В глазах его появился задорный мальчишеский огонек.
— Сейчас мне просто не верится, что когда-то я, бывало, танцевал среди наших словацких девчат и парней. Я ведь четыре года был у них заводилой. Ах, что это было за время! Мы целую неделю могли работать в поле с утра до ночи. Зато уж в воскресенье пели и танцевали!
И Штефа словно испугался своего восклицания, неожиданно вырвавшегося у него при воспоминании о Моравской Словакии.

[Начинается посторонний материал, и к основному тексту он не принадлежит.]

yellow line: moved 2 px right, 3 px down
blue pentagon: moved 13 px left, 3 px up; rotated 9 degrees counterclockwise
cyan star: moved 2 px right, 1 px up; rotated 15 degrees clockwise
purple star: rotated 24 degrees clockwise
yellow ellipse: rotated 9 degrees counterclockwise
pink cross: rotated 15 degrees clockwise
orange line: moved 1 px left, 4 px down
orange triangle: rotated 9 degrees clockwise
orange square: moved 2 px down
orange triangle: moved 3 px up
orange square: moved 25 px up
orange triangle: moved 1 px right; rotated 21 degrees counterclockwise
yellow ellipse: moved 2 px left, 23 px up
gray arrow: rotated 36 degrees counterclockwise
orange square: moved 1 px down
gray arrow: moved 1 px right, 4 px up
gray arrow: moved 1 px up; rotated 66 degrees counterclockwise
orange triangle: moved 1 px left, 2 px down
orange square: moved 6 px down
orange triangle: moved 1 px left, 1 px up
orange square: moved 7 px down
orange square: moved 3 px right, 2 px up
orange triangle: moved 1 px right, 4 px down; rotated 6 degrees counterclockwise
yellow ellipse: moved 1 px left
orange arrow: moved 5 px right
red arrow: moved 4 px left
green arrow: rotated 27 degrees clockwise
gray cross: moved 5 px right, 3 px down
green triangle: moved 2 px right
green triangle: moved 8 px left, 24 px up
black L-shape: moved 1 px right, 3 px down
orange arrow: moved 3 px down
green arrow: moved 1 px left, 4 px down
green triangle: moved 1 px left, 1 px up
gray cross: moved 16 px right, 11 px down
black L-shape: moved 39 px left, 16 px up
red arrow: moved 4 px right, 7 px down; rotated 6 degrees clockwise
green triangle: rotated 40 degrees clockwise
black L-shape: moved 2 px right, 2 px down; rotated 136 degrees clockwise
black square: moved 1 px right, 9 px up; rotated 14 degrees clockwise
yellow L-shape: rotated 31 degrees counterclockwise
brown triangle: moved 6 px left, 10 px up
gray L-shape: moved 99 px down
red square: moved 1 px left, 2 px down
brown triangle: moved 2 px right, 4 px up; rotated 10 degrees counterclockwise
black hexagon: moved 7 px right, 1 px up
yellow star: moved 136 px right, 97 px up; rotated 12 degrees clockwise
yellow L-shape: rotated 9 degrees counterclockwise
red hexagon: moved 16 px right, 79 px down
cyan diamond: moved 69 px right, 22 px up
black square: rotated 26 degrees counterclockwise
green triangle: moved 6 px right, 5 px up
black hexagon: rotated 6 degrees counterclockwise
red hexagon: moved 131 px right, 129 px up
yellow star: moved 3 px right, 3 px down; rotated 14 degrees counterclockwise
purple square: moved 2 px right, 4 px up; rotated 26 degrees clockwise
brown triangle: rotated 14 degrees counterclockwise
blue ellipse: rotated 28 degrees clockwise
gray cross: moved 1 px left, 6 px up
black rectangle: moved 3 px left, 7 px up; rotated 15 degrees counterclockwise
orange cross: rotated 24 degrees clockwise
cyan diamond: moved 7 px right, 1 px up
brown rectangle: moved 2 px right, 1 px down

— Была там и дивчина, как же без этого! Я готов был драться из-за нее со всей деревней, так она мне по сердцу пришлась. Только была она из богатых. У меня же, кроме вот этих двух рук, ничего не было. А ей этого казалось мало. — Штефа замолчал, и рука его потянулась к стакану. Он подержал его некоторое время в ладонях, потом отхлебнул глоток красного вина. — С тех пор вот уже почти двадцать лет, как видите, пью его. Да разве это сравнишь с нашим, словацким! Только в горах, в Мендосе, его еще можно считать вином. В Буэнос-Айрес или в Росарио его привозят наполовину разбавленным водой. А чтобы оно не испортилось и не потеряло цвета, туда, говорят, добавляют кебрачовый экстракт.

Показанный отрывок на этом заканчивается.